• **Enunciado A**
No trecho sobre o artigo 43 do Código de Defesa do Consumidor, converta em lista o parágrafo iniciado por "Pela via indireta, os Bancos de Dados", preservando seus fatos principais.
• **Enunciado B**
Retome o trecho sobre a obrigação dos Bancos de Dados de comunicar previamente o consumidor e dê continuidade a ele a partir do ponto em que termina.

• **Trecho do documento**
━━━━━━━━━━━━━━━━━━━━━━━━━━━━━━

O artigo 43 do Estatuto do Consumidor, textualmente, explica:
“Art. 43. O consumidor, sem prejuízo do disposto no art. 86, terá acesso às informações existentes em cadastros, fichas, registros e dados pessoais e de consumo arquivados sobre ele, bem como sobre as suas respectivas fontes.
§ 2° A abertura de cadastro, ficha, registro e dados pessoais e de consumo deverá ser comunicada por escrito ao consumidor, quando não solicitada por ele.
​​Evidencia-se, desta forma, que o legislador pátrio quis atribuir aos Bancos de Dados, obrigação legal de comunicar os cidadãos, individualmente, acerca do risco iminente da inscrição da dívida, antes da repercussão negativa da distribuição do registro em domínio público.
​​Com base no aporte doutrinário de RIZZATO NUNES (Comentários ao Código de Defesa do Consumidor, p. 54) é esclarecedor em determinar a obrigação legal dos sistemas de proteção ao crédito: “estão os serviços de proteção ao crédito obrigados a avisar, por escrito, previamente o consumidor que irão fazer a anotação”.
​​Atenta-se, também, para o fato de como são albergadas as informações nos Bancos de Dados: i) indiretamente, por fato de terceiros associados e; ii) diretamente, por meio de coleta de informações sobre títulos protestados e ações judiciais (falência, execução e busca e apreensão).
​​Pela via indireta, os Bancos de Dados são informados pelos próprios associados (instituições financeiras, bancos e empresas) sobre os dados dos consumidores inadimplentes. Pela via direta, como já declinado os Bancos de Dados buscam informações no distribuir dos cartórios de protestos e distribuidor do judiciário sobre a existência de protestos lavrados e ações aforadas contra o consumidor.

━━━━━━━━━━━━━━━━━━━━━━━━━━━━━━

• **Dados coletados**
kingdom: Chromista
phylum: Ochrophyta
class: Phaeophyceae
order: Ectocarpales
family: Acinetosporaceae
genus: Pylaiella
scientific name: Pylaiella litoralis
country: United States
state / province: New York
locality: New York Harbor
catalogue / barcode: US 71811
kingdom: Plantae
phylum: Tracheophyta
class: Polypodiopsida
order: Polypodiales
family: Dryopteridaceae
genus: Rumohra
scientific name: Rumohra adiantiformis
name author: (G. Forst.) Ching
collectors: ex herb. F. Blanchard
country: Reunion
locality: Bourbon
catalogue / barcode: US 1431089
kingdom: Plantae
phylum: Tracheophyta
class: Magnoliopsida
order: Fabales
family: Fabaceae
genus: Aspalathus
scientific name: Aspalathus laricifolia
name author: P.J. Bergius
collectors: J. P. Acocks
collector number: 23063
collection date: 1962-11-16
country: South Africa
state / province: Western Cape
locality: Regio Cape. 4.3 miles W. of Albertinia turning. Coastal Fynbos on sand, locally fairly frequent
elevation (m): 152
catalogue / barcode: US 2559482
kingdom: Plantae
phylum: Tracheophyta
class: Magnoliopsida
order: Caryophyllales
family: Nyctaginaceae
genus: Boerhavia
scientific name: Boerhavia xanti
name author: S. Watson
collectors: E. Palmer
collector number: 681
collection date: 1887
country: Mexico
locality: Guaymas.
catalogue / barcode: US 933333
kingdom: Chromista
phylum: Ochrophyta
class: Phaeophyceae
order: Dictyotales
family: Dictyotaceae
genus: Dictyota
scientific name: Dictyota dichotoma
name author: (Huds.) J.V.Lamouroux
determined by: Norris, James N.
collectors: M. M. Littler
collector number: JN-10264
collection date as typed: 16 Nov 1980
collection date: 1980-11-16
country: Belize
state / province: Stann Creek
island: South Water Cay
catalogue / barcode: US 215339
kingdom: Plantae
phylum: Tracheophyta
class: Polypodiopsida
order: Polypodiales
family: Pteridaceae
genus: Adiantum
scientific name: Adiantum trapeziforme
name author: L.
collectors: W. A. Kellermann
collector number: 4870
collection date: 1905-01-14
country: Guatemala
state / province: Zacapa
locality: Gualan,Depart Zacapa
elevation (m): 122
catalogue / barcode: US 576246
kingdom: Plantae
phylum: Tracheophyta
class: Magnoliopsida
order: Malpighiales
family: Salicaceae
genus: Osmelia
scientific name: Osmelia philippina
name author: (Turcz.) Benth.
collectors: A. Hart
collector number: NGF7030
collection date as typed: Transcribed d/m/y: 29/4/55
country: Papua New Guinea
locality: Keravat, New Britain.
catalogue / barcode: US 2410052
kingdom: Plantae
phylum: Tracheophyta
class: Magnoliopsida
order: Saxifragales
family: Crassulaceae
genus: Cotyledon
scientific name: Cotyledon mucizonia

━━━━━━━━━━━━━━━━━━━━━━━━━━━━━━

• **Resposta escrita A**
- Via indireta: os próprios associados (instituições financeiras, bancos e empresas) informam aos Bancos de Dados os dados dos consumidores inadimplentes.
- Via direta: os Bancos de Dados buscam, no distribuidor dos cartórios de protestos e no distribuidor do judiciário, informações sobre a existência de protestos lavrados e de ações aforadas contra o consumidor.

• **Resposta escrita B**
​​Porém, esse procedimento é abusivo, afronta os direitos do consumidor e desvirtua a finalidade dos Bancos de Dados, principalmente, porque os atos são praticados a revelia do consumidor, já que a simples falta dessa comunicação (CDC, art. 43, parágrafo 2), expõe o cidadão a possíveis constrangimentos.
​​Pois bem, quando demandados em ações judiciais os Bancos de Dados tentam embair a média argúcia do cidadão, que assiste nauseado à degenerescência progressiva de retidão de caráter, embasando suas teratológicas alegações em não ter responsabilidade sobre as informações; que a informações foram comunicadas por meio de listagem extraídas do convenio com os correios, que de per si, beiras as raias da suspeição e prenha de má-fé (via indireta) ou, são públicos e de conhecimento do devedor, razão que de per si, dispensa do dever de comunicar tal fato (via direta).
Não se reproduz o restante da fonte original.